I appreciate you taking the time to explain this to me. I’m completely ignorant when it comes to how pharma + rebates work, but I find your explanation to be completely rational.
With the benefit of hindsight, ten months after my first (and very positive) GoodRx experience that saved me $400 or so, I regret the transaction. With the benefit of hindsight in which I realize that I’ve blown through my deductible + OOP max for the year, I now know that every penny spent on GoodRx was a penny thrown down the trash. In other words, ex-ante it was a prudent choice (under the assumption that we wouldn’t hit our deductible/OOP max), though ex-post it was a mistake.
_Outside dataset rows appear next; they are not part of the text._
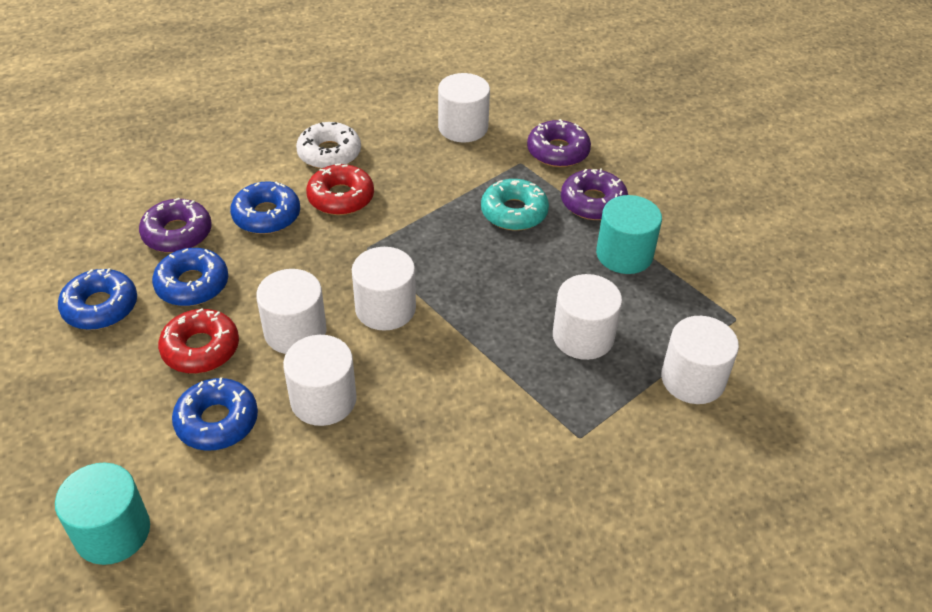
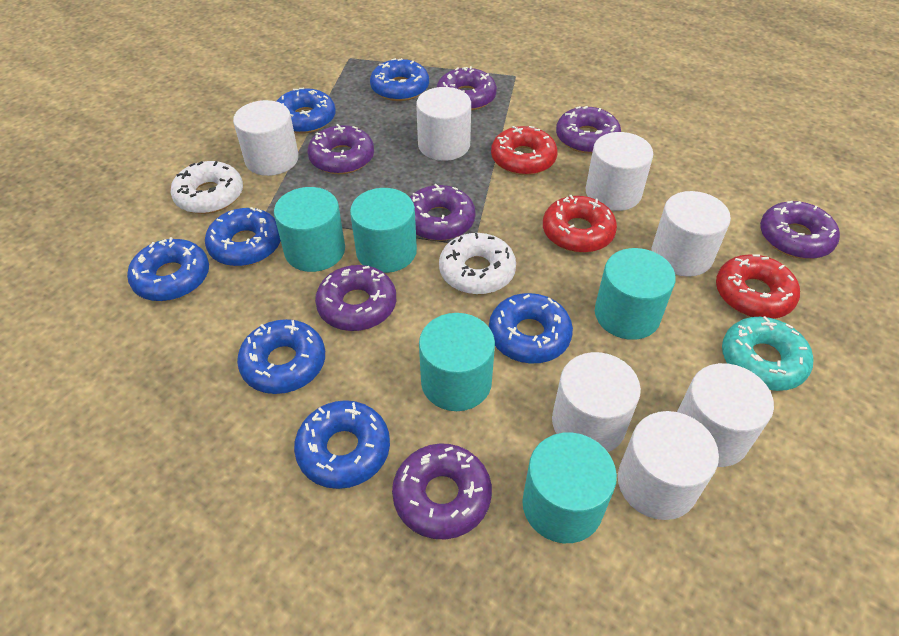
blue donut: [58,268,137,330] [152,248,228,306] [172,377,258,451] [230,181,300,234] = 4 -> [127,237,209,301] [205,207,281,266] [237,319,325,394] [276,88,336,134] [294,400,390,489] [370,58,429,101] [489,293,573,364] = 7
purple donut: [139,198,212,253] [527,119,591,167] [561,168,628,220] = 3 -> [308,124,374,174] [315,265,396,331] [392,443,492,539] [410,184,476,241] [437,66,497,110] [556,106,621,154] [760,201,840,259] = 7
red donut: [158,308,239,374] [306,163,374,215] = 2 -> [491,126,558,175] [543,195,617,253] [716,254,800,319] = 3
turquoise cylinder: [55,463,150,565] [596,195,662,274] = 2 -> [274,187,345,272] [350,188,417,273] [419,313,495,411] [522,433,617,543] [595,248,676,340] = 5
white cylinder: [256,269,327,354] [283,335,357,426] [352,247,416,331] [438,73,490,142] [553,274,622,360] [661,316,739,404] = 6 -> [233,100,299,176] [416,87,471,161] [552,352,641,452] [585,132,653,211] [618,411,719,520] [652,191,731,277] [677,363,774,467] = 7
white donut: [296,122,361,169] = 1 -> [170,161,243,214] [439,233,516,295] = 2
Speaking of healthcare economics, my doctor just prescribed a $6k/year nose spray to me for allergies/sinus stuff. The manufacture will cover $1k/year (my responsibility), with the remining $5k/year left to the university (e.g. the taxpayer/student) to pay. It’s asinine; particularly when there is a $20/year alternative (generic Flonase) available at Costco. In all aspects of life, but particularly in healthcare, it’s far too easy to spend other people’s money. It’s no surprise that healthcare spending is 18% of GDP.